*** Opening PROVIDED DATA ***
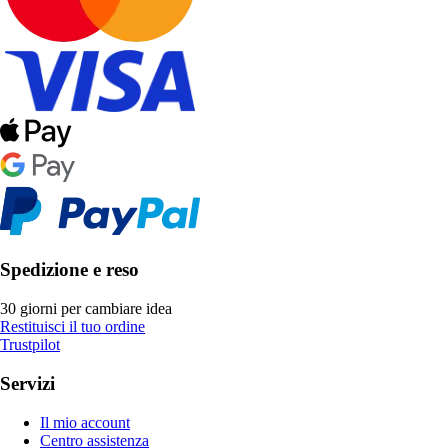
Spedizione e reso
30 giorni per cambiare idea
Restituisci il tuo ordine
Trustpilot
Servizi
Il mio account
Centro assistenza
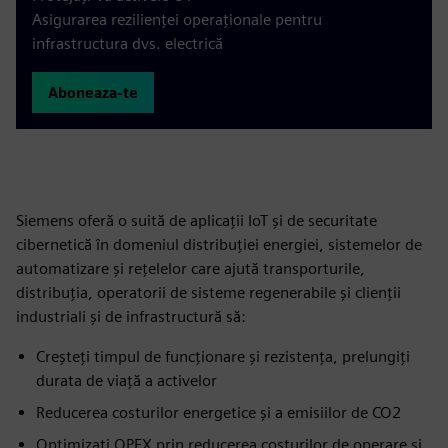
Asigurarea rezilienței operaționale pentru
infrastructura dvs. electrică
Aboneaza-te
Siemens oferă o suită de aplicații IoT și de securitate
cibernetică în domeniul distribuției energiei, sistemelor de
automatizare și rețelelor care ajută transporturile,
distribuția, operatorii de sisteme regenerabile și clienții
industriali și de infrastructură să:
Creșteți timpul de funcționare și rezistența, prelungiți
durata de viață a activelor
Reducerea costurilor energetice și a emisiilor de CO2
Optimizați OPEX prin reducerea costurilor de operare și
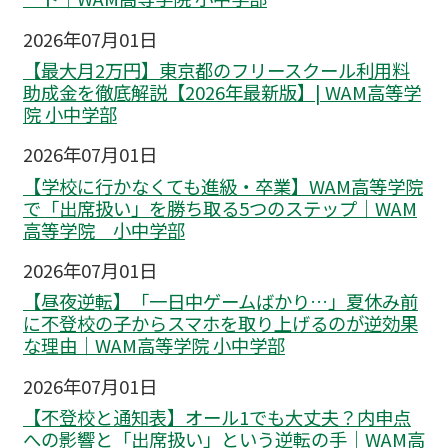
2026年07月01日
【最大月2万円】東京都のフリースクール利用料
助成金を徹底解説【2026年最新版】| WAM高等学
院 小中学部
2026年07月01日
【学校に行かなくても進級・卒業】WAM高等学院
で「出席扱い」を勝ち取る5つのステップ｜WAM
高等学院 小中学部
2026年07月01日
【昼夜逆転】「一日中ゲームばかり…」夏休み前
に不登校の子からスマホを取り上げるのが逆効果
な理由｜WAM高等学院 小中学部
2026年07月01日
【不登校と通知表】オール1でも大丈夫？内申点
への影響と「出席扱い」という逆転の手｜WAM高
*** Closing PROVIDED DATA ***
*** Opening PROVIDED DATA ***
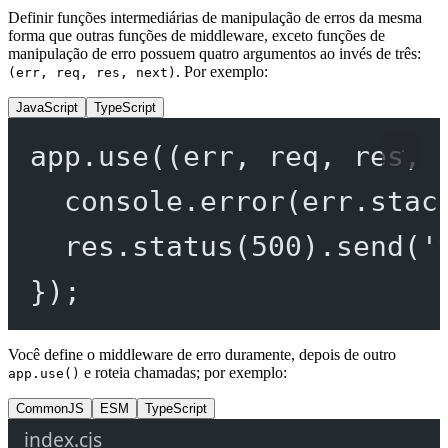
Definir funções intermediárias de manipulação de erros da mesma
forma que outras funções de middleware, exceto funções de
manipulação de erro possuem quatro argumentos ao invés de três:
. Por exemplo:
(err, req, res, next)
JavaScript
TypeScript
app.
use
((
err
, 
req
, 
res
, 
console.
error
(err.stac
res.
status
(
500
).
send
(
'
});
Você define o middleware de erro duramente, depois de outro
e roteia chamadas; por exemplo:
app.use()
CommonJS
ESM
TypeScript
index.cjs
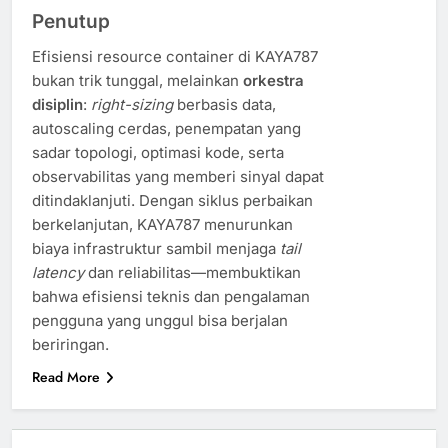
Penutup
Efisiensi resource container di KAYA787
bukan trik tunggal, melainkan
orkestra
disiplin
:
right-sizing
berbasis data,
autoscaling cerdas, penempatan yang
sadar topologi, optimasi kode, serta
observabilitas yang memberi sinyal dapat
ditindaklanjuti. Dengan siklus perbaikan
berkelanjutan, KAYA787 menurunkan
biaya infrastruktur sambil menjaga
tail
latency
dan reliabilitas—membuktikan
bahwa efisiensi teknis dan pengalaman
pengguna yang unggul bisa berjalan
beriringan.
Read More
*** Closing PROVIDED DATA ***
#### WORK ORDER:
Copy out each line of the data containing the string "manipulação".

#### OUTPUT:
Definir funções intermediárias de manipulação de erros da mesma
manipulação de erro possuem quatro argumentos ao invés de três:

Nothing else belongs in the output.